▶ **What is being asked**: All of the data must be output exactly, with every picture left out.

▶ **Extracted information**:
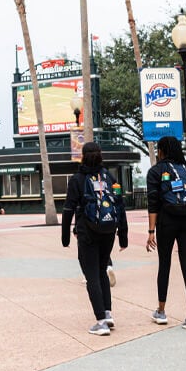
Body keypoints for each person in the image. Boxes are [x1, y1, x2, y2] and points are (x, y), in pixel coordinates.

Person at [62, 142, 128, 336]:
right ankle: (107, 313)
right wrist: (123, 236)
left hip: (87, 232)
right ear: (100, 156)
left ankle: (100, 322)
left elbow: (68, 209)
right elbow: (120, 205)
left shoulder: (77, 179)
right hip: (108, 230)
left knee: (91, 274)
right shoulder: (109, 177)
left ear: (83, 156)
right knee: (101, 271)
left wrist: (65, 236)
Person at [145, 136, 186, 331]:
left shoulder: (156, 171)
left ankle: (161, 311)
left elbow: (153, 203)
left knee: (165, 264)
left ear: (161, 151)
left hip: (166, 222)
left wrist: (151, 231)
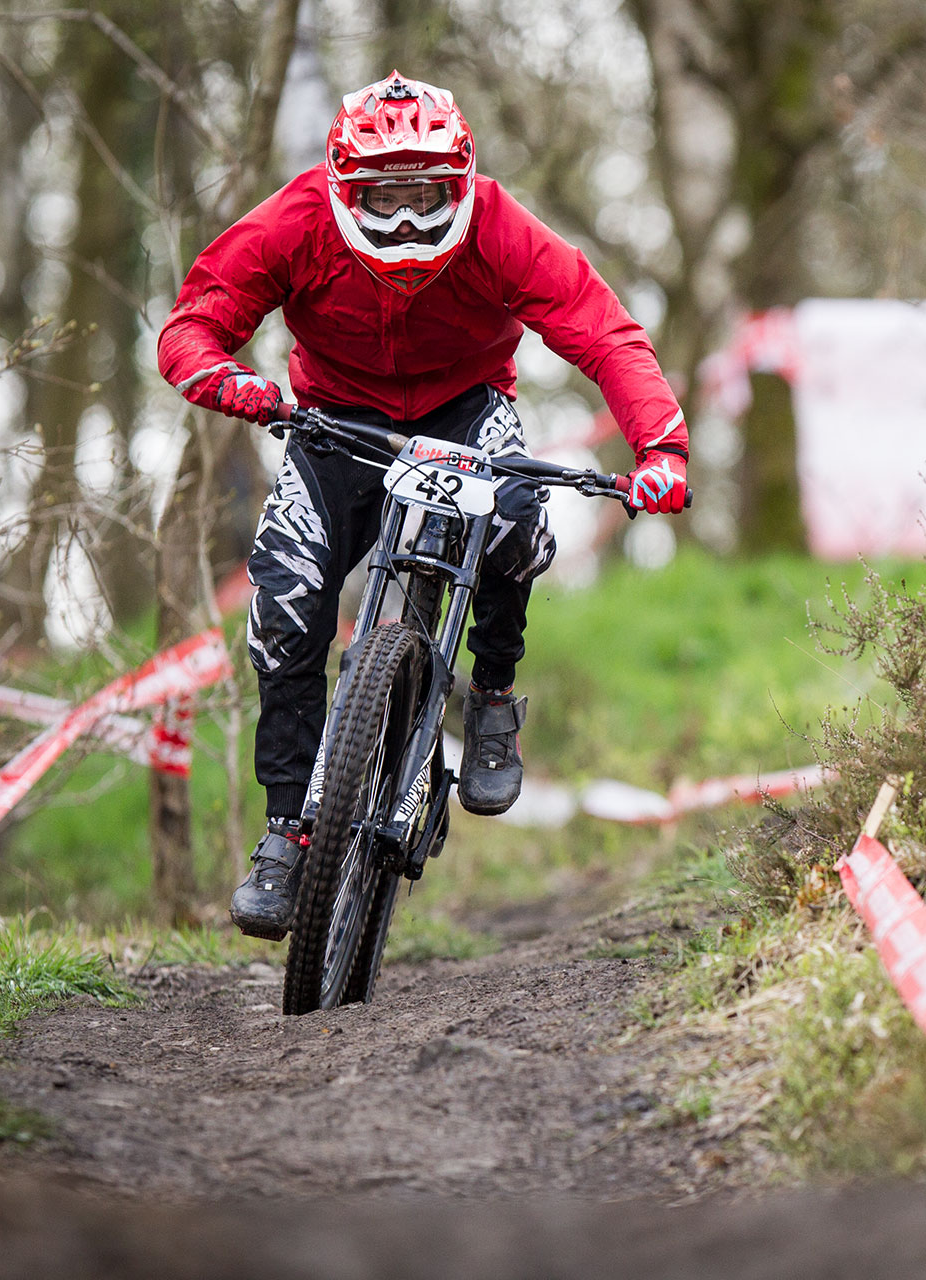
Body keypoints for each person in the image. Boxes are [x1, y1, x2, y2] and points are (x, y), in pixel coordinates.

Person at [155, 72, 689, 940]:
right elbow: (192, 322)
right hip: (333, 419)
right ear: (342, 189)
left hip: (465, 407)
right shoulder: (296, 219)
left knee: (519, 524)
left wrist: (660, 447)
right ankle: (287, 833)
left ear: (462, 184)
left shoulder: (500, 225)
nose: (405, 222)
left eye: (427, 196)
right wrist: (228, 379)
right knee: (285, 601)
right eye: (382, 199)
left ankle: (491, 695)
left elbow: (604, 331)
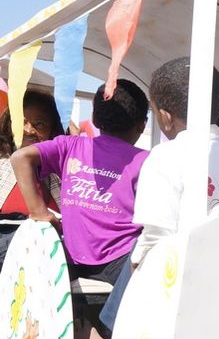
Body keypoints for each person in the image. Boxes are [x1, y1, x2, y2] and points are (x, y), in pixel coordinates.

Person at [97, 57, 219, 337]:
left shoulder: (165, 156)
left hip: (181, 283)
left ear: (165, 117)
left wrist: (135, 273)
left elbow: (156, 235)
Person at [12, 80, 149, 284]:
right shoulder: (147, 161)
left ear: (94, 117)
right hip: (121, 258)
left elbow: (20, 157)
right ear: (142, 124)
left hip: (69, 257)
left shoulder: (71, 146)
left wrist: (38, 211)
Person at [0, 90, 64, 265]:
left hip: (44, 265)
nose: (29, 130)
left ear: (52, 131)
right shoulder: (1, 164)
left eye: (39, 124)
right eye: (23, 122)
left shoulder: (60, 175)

▶ **Result for this task**:
Body keypoints for each person in the image. Boxes are [x1, y1, x2, y2] and points are (x, y), in pixel coordinates.

Person at [62, 142, 128, 336]:
right ankle: (107, 313)
right wrist: (123, 236)
left hip: (87, 232)
right ear: (100, 156)
left ankle: (100, 322)
left elbow: (68, 209)
right elbow: (120, 205)
left shoulder: (77, 179)
right hip: (108, 230)
left knee: (91, 274)
right shoulder: (109, 177)
left ear: (83, 156)
right knee: (101, 271)
left wrist: (65, 236)
Person at [145, 136, 186, 331]:
left shoulder: (156, 171)
left ankle: (161, 311)
left elbow: (153, 203)
left knee: (165, 264)
left ear: (161, 151)
left hip: (166, 222)
left wrist: (151, 231)
Body keypoints for each person in the image. Boxes are [x1, y1, x2, y2] and points are (x, y), in pixel coordinates.

Person at [155, 72, 689, 940]:
right elbow: (192, 322)
right hip: (333, 419)
right ear: (342, 189)
left hip: (465, 407)
right shoulder: (296, 219)
left knee: (519, 524)
left wrist: (660, 447)
right ankle: (287, 833)
left ear: (462, 184)
left shoulder: (500, 225)
nose: (405, 222)
left eye: (427, 196)
right wrist: (228, 379)
right knee: (285, 601)
right eye: (382, 199)
left ankle: (491, 695)
left elbow: (604, 331)
Body keypoints for each person in the image. Boxes are [x1, y1, x2, y2] and points are (x, y), in pixel coordinates.

Person at [97, 57, 219, 337]:
left shoulder: (165, 156)
left hip: (181, 283)
left ear: (165, 117)
left wrist: (135, 273)
left elbow: (156, 235)
Person at [12, 80, 149, 284]:
right shoulder: (147, 161)
left ear: (94, 117)
right hip: (121, 258)
left elbow: (20, 157)
right ear: (142, 124)
left hip: (69, 257)
left shoulder: (71, 146)
left wrist: (38, 211)
Person at [0, 90, 64, 265]:
left hip: (44, 265)
nose: (29, 130)
left ear: (52, 131)
right shoulder: (1, 164)
left eye: (39, 124)
right eye: (23, 122)
left shoulder: (60, 175)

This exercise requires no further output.